Ebu Bekr-i Şibli hazretleri “rahmetullahi aleyh”, gençliğinde bir üstad ararken Cüneyd-i Bağdadi hazretlerini “rahmetullahi aleyh” bulup, girdi hizmetine.
Aradığına kavuşmuştu.
Üstadı da kavuşmuştu aradığına.
Nitekim Ebu Bekr-i Şibli’yi görünce ondaki kabiliyeti sezmiş ve ilk emir olarak;
- Git,çıra sat! diye emretmişti kendisine.
O da can-ü gönülden kabul edip;
- Baş üstüne efendim, demişti.
Bir sene müddetle çıra satıp geldi yine üstadının huzuruna:
- Bana başka emriniz var mı efendim?
- Gel artık, yeter, bir sene de yanımda hizmet et.
- Baş üstüne efendim.
Nefsim zelil oldu
Bir yıl da üstadının yanında hizmet etti.
Bir sene sonunda sordu hocası:
- Ey Şibli, halin nasıl?

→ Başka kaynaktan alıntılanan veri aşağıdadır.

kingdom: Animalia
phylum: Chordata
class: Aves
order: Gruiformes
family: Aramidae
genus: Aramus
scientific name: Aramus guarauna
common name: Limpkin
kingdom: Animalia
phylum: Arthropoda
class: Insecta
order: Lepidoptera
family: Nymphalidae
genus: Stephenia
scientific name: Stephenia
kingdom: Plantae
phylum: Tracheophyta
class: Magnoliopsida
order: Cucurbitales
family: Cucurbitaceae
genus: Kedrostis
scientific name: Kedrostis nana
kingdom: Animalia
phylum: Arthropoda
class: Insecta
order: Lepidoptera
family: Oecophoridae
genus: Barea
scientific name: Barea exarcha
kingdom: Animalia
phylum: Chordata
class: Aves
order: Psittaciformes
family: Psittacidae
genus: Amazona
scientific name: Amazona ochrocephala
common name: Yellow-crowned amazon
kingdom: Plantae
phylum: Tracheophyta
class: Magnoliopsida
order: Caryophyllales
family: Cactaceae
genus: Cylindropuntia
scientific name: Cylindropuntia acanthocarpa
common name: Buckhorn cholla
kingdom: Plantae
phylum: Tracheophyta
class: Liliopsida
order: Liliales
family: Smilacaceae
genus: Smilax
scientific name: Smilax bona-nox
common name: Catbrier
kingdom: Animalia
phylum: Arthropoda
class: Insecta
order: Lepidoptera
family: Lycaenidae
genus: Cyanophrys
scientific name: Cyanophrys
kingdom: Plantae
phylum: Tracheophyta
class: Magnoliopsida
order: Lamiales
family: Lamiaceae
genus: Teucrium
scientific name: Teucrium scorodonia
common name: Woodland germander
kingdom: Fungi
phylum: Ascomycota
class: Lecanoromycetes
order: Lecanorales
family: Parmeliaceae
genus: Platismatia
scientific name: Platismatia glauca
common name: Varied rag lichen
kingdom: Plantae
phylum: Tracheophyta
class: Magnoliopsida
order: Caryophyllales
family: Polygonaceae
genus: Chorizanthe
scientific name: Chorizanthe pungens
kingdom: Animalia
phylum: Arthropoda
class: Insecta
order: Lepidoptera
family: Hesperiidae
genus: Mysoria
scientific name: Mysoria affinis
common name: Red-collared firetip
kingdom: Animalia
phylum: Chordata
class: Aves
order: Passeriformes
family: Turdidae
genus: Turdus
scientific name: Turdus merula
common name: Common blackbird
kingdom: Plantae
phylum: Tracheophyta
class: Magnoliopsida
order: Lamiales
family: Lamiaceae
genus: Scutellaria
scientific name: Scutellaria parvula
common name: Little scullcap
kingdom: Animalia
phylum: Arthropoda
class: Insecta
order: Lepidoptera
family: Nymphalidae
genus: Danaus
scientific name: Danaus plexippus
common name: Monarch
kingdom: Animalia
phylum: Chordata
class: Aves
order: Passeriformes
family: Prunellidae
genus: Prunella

Hâlâ kendi nefsinde bir varlık görüyor musun?
Cevaben;
- Ne mümkün efendim, dedi. Yüksek himmetinizle nefsim zelil oldu. Sayenizde nefsim bir hale geldi ki, kendini başkalarından asla üstün görmüyor.
Buyurdu ki:
- Madem nefsini zelil ettin, bu yola girmek için artık ehil olmuşsun, buyurdu. Zira tasavvufta ilk adım, nefsini hiç görmektir. Kendisinde bir zerre varlık gören insan, bu yolda yürüyemez.
Ve ilave etti:
- Bu, öyle binadır ki, giriş kapısı hiçliktir. Az kibirli olanın işi yoktur burada.
En büyük bayram
Bu zat bir gün;
- Bu dünyada en büyük bayram nedir, biliyor musunuz? diye sordu sevdiklerine.
Cevaben;
- Bilmiyoruz efendim, dediler.
- Günah işlemediğimiz gün, en büyük bayramdır, buyurdu.